We can debate the wisdom of downsizing the U.S. military while the world situation is increasingly unstable and our troops are engaged in confronting sworn enemies, but we cannot deny that the reality of ongoing downsizing must impact our use of force and thus our foreign policy.

As our military shrinks the implications will be starkly portrayed. While in the event of hostilities our immediate vital interests, if well-defined, can likely be defended at increased risk and cost, we will have significantly reduced wherewithal to undertake discretionary operations. Despite moral outrage or serious humanitarian plight we will rediscover that we have no moral obligation to do the impossible, and our smaller military dictates that many more such operations will be, in fact, impossible. In an age of terrorism our diplomats will be at increased risk and we will need to pull back diplomatically in some realms. Our allies too will be directly impacted, for they will need to calculate carefully just what they believe America will fight for, then look to accommodate those forces that may no longer gain American military commitment on their behalf. In our own decision making, we will need a level of discipline in our foreign policy that is lacking in our current fiscal policy.
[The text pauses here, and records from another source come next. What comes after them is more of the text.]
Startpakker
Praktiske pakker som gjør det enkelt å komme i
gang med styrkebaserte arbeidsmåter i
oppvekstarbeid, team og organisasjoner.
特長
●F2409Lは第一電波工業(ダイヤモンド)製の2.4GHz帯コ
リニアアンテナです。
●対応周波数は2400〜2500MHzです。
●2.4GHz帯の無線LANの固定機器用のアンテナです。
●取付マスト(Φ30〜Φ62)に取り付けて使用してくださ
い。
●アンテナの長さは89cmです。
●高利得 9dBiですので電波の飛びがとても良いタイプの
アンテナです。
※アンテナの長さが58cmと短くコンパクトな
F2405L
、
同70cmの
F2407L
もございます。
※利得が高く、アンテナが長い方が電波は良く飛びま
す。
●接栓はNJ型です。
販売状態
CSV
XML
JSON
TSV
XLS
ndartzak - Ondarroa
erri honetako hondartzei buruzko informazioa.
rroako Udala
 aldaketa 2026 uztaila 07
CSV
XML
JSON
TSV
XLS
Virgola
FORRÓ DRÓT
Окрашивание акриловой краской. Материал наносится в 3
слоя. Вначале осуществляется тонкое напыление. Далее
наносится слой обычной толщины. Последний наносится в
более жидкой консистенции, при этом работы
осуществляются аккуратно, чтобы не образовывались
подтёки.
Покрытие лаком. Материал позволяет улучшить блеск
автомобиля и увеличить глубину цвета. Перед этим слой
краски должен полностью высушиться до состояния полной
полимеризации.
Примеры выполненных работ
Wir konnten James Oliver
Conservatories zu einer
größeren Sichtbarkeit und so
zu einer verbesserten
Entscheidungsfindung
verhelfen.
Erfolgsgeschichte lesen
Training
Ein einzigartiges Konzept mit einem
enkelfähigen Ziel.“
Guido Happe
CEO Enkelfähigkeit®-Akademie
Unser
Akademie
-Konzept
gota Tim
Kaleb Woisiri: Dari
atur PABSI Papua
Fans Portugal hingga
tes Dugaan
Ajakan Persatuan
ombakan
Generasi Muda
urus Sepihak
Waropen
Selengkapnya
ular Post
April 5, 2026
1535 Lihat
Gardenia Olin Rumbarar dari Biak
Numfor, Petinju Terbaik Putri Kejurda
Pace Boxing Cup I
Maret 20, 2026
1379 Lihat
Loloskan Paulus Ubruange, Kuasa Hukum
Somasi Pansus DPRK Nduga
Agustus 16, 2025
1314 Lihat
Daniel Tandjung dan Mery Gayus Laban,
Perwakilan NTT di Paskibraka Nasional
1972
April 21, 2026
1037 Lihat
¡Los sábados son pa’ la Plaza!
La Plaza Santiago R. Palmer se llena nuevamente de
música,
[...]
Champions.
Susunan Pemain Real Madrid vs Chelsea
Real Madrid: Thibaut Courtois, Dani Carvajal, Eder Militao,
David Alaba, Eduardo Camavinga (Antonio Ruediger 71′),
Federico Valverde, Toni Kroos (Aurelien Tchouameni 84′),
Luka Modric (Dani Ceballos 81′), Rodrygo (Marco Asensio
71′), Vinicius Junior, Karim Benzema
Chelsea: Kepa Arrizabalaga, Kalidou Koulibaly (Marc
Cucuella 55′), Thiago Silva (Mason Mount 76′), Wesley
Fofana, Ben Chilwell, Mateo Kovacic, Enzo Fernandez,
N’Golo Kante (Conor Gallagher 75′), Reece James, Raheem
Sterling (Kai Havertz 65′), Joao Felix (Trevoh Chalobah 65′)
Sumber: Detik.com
The most direct impact will be the absolute requirement to adjust our strategy. Assuming that we are capable of crafting a strategy that realistically links political ends with our reduced means through ways that gain bi-partisan support, the new strategy will demand fundamental rework of our assumptions about the use of force. Specifically we will need to pay increased attention tending to allies with shared security interests. We will need more alliances, not fewer, and they will underpin a world where unilateral American military efforts will at the same time be more constrained. Building those alliances will mean compromising more of our objectives and supporting more of others'. The military aspects of our strategy will inevitably become more naval in character providing time for political leaders considering the employment of additional or other forms of military power.

An immediate implication of a smaller military is its impact on our military itself. Whatever the reduced size of our Armed Forces brings, our Soldiers, Sailors, Airmen and Marines must be capable of fighting well enough on short notice to prevail, composed in a manner that ensures we have the fewest possible big regrets when surprise strikes. When the Commander-in-Chief puts our forces into their next fight, the military must be prepared to make it the enemy's longest day and their worst day. In a time of sequestration-level cuts, emphasizing our fighting capability so we will prevail means that readiness must be prioritized, while recognizing that continued nonsensical cuts, aka sequestration, will eventually doom any service chief’s efforts to sustain a balanced capability ready to fight and win.

While we will do less with a smaller military, we must not do it less well. At the point of contact with our foes it must be made painfully clear to a globalized world audience that the size of our military notwithstanding, the quality of our troops and equipment ensures that we are at the top of the game and no one wants to take on the U.S. and our allies. This is the one constant that regardless of size America's military cannot sacrifice even as our military shrinks.